Of course, this is off-topic for us, but there are some interesting features that we could potentially leverage for our own project:

I think the last point is the most interesting and could be very big for us: thanks to those provided baseline models, we could do some transfer learning, and this would allow us to use deep learning even though we only have a small amount of data. On top of that, we could be using the latest architecture for text representation (BERT with self-attention) which is exciting as well!

Drop a comment to tell me what you think about this!

arthurherbout commented 4 years ago

Looks very interesting!

Also getting a dataset of Github repos for free is quite nice. I will try to get the dataset tonight (I have to fight Docker installation for the first time first :)). I will keep you posted!

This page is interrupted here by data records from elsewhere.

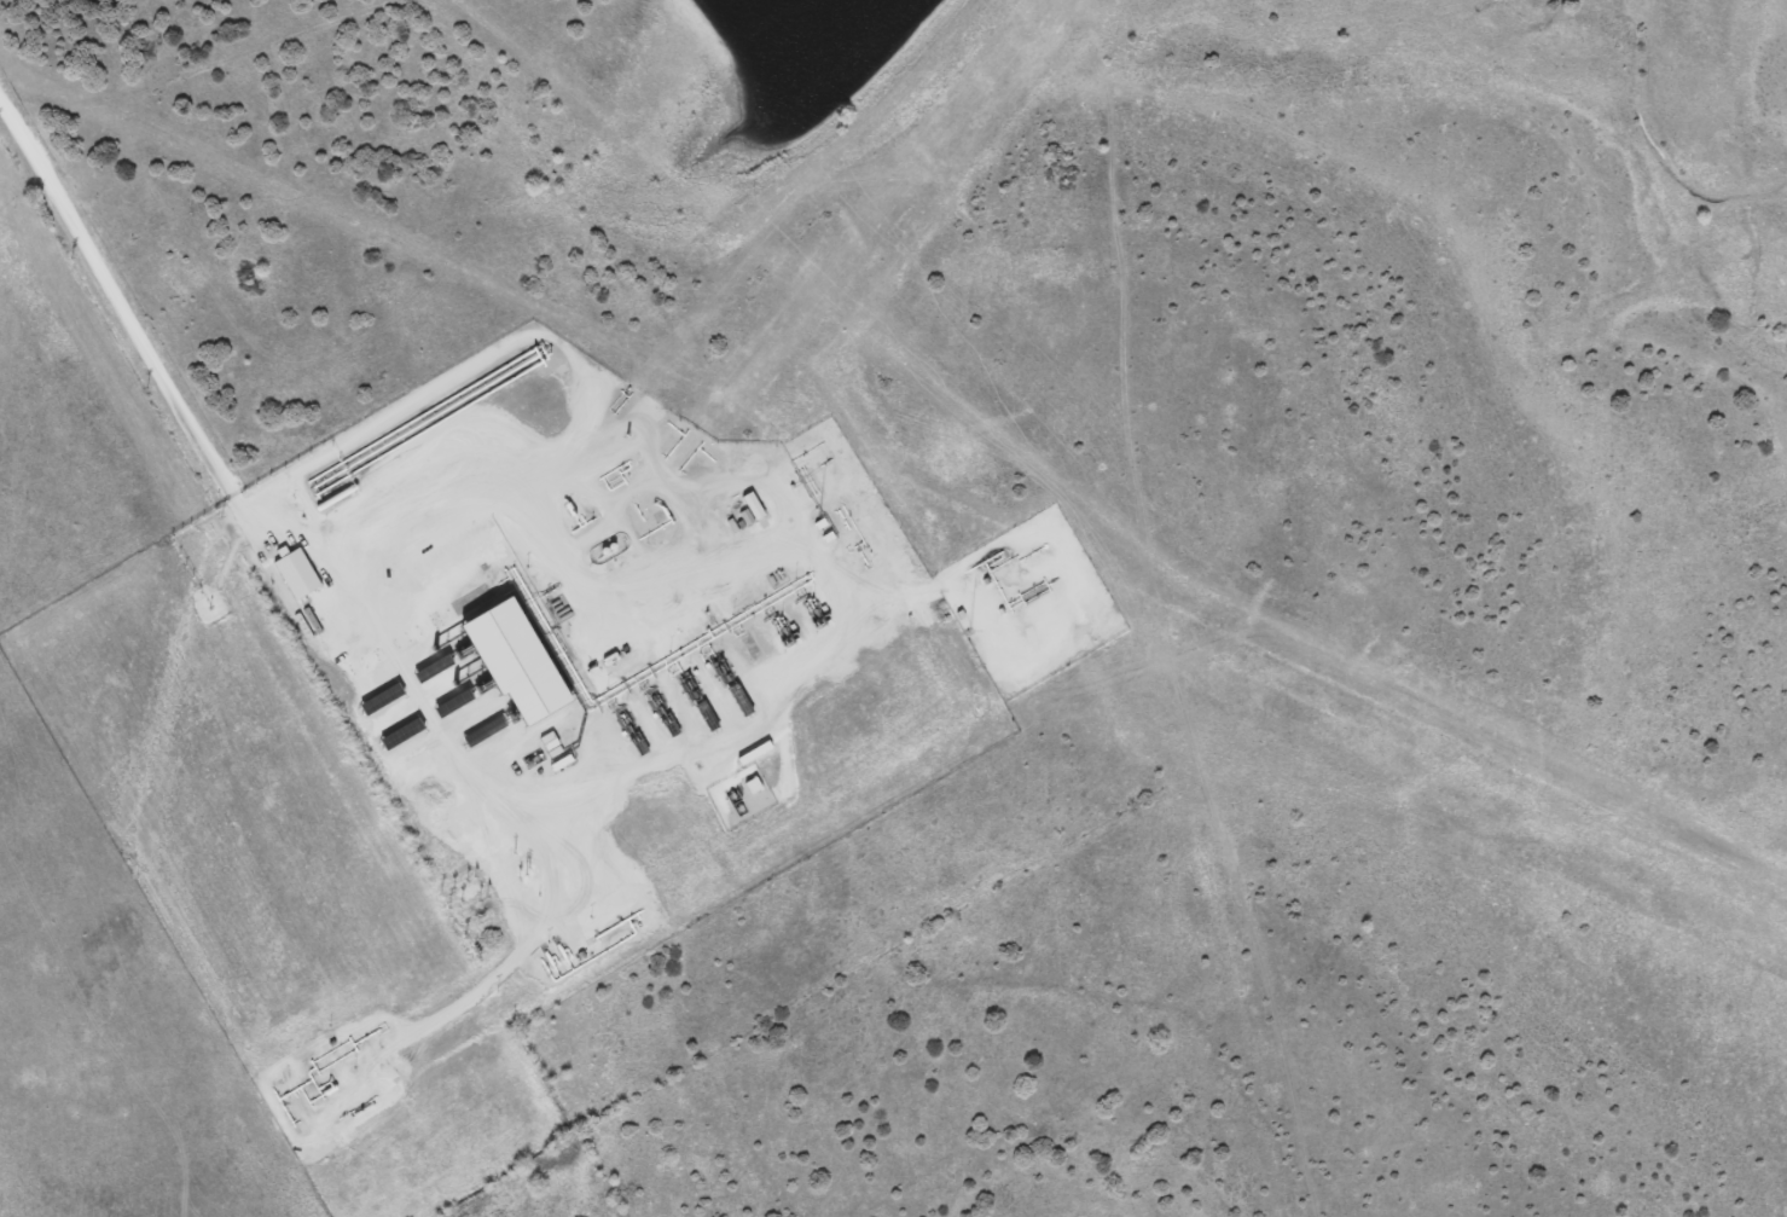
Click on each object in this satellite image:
road: (203, 68)
road: (228, 491)
building: (299, 575)
building: (523, 665)
building: (385, 701)
building: (756, 754)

arthurherbout commented 4 years ago

Well I didn't succeed in installing docker because of CUDA 10.1 Something strange about my config files ( i use ubuntu 18.04 ). The docker part is easy, you guys could get in pretty easily. It was pretty scary I though I might get black screen after rebooting since you are supposed to manage everything in Ubuntu... I do not feel very good about trying it again today... If we do not get it before the end of the week i will try again

arnaudstiegler commented 4 years ago

@arthurherbout

The docker part is really just for running the existing pre-trained models for their own task (which is not ours) and submit to the competition. If the goal is just to get the dataset, I think you only have to run the download_dataset.py file (because that's ultimately what the docker does, and it's basic python).

And even for re-using their model, I think it might not be worth spending time on Docker (unless we have a Docker expert in the group!!!). They use Docker only because they host a competition.